George Agiomirgianakis, Dimitrios Asteriou and Vassilis Monastiriotis ()

The IUP Journal of Applied Economics, 2002, vol. I, issue 1, 31-47

Abstract: The empirical literature on the role of Human Capital (HC) for economic growth has reached strong evidence for a robust positive relationship mainly through cross- country growth regressions. This paper using a large panel of data (93 countries) investigates the growth effects of human capital taking into account the different stages of economic development across countries and identifies those factors that may affect the above effects. Our findings suggest that education has indeed a significant and positive long-run effect on economic growth that is found to be increasing with the level of education. Moreover, the significance of this growth effect depends upon the particular stage of development with countries at the lowest spectrum of economic development obtaining relatively higher growth effects from all levels of education.
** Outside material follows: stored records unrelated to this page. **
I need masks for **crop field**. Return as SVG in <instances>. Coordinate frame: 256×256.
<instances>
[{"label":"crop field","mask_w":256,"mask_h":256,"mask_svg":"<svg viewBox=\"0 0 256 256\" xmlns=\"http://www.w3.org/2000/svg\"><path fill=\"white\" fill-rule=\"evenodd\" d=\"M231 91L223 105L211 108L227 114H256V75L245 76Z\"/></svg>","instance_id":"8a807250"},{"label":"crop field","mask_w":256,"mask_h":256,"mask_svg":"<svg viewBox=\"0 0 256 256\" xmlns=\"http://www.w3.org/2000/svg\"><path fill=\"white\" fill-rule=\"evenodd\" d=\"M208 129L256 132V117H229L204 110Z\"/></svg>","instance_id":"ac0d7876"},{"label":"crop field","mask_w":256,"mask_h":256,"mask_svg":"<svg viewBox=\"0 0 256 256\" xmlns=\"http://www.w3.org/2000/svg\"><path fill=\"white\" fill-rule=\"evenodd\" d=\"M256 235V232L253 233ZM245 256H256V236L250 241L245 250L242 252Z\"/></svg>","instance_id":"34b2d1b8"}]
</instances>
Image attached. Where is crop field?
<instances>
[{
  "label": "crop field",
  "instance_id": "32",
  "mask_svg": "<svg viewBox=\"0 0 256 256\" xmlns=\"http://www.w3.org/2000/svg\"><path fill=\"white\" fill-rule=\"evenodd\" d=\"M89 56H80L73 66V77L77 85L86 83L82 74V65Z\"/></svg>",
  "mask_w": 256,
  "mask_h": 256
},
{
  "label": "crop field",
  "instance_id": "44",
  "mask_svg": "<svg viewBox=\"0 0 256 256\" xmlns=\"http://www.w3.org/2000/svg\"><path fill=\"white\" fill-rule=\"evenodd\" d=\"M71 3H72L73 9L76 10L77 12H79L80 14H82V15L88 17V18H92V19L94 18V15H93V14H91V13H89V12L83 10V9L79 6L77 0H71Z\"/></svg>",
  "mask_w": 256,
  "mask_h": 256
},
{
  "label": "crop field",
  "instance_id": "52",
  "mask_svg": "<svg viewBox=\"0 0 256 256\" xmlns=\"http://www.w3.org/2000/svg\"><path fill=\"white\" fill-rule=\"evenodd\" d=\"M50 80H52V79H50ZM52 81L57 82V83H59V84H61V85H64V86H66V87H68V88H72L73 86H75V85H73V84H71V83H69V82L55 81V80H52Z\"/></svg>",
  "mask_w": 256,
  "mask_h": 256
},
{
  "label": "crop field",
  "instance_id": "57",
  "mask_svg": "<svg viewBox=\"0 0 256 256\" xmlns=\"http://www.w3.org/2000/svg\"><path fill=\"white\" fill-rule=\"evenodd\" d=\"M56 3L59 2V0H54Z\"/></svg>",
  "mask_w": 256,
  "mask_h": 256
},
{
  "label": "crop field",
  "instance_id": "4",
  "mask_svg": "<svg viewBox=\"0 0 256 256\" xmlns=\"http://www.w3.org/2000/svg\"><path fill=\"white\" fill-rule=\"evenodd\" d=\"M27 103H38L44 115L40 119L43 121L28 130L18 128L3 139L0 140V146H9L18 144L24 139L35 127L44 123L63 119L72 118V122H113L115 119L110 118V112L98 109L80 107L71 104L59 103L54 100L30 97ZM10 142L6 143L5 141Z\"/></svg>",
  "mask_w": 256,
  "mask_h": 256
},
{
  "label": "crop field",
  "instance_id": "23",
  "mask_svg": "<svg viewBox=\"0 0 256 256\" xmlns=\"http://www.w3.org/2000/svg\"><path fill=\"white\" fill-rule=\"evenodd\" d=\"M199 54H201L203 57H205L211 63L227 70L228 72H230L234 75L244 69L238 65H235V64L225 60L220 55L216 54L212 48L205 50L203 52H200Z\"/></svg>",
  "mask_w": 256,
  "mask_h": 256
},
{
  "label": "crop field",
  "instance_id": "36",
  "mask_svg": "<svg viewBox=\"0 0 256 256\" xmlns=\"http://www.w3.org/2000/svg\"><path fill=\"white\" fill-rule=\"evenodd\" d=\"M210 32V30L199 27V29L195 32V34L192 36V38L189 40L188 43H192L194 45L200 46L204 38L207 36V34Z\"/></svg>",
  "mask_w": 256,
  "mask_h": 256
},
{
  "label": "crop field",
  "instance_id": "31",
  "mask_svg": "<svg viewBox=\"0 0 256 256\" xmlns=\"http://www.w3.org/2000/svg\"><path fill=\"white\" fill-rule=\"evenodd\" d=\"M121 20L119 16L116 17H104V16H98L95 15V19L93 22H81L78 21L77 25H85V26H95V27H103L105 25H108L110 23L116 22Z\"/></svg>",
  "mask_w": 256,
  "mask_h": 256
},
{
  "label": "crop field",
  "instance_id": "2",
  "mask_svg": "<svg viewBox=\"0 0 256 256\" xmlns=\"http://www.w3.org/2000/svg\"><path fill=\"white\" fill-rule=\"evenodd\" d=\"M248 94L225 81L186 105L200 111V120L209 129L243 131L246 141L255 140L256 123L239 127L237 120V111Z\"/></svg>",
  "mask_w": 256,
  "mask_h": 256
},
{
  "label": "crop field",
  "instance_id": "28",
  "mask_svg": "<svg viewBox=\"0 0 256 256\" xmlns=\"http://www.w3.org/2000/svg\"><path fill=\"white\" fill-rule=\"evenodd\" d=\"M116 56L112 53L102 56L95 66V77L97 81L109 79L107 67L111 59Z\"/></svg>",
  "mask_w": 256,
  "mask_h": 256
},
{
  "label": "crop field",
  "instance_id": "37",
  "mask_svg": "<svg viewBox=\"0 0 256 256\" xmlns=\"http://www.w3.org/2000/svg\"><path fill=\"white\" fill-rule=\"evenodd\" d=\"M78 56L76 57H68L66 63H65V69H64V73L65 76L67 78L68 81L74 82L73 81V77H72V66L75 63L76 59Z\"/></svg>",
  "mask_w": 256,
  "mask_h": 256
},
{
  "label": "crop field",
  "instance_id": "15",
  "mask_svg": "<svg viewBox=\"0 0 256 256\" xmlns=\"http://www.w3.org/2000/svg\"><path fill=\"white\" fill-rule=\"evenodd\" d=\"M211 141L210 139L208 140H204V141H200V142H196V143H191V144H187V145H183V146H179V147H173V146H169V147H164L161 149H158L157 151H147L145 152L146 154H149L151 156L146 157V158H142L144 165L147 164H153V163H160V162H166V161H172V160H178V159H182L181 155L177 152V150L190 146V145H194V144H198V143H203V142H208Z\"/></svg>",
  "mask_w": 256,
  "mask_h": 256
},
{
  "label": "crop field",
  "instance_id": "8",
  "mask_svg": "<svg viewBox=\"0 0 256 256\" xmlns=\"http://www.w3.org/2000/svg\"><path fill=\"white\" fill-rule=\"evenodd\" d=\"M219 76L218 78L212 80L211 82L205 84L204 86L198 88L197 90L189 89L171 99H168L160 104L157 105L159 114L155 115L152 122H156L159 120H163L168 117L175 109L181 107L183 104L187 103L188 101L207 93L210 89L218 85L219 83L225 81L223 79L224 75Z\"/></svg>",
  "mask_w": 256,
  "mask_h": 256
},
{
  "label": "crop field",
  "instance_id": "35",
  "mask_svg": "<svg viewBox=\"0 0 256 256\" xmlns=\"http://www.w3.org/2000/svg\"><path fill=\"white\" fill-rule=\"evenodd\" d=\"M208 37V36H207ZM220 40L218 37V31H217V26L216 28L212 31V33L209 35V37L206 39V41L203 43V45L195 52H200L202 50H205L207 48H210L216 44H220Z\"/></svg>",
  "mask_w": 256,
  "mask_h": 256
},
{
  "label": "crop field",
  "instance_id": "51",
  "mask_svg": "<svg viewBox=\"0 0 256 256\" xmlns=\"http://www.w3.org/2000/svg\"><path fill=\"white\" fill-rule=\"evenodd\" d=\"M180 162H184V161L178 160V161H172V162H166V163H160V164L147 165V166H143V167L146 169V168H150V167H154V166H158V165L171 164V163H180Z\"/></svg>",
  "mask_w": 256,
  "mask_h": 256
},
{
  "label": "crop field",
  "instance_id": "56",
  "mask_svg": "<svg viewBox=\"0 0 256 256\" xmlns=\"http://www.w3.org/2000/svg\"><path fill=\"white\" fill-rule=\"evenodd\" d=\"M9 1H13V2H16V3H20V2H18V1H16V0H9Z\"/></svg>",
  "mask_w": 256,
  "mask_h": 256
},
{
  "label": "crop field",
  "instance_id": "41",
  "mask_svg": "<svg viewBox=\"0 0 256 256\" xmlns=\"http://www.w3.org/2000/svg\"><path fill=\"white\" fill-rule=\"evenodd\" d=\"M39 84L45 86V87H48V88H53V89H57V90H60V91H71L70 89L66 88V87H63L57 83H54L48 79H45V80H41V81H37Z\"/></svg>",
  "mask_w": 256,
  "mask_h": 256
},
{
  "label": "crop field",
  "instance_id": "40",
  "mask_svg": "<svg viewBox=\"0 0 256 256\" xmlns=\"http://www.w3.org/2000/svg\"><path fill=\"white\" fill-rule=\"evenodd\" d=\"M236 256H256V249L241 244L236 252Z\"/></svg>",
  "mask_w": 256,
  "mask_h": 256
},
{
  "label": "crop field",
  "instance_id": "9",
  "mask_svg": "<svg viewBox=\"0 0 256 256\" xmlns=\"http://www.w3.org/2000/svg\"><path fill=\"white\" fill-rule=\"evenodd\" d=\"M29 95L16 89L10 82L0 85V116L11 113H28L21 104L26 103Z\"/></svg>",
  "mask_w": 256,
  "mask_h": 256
Next, we find that taxation and technological development are important determinants of human capital productivity. Our findings have a number of straightforward policy implications: First investment in education--especially tertiary education-can have strong growth-enhancing effects; second, advanced and developing countries should focus more on the provision of tertiary education, while countries with medium levels of economic development need, a more strategic government approach that could encourage simultaneously investment in human, as well as, in physical capital; finally, policy measures aiming at enhancing ; the productivity of human capital must focus their effort into technology penetration and re-distribution policies.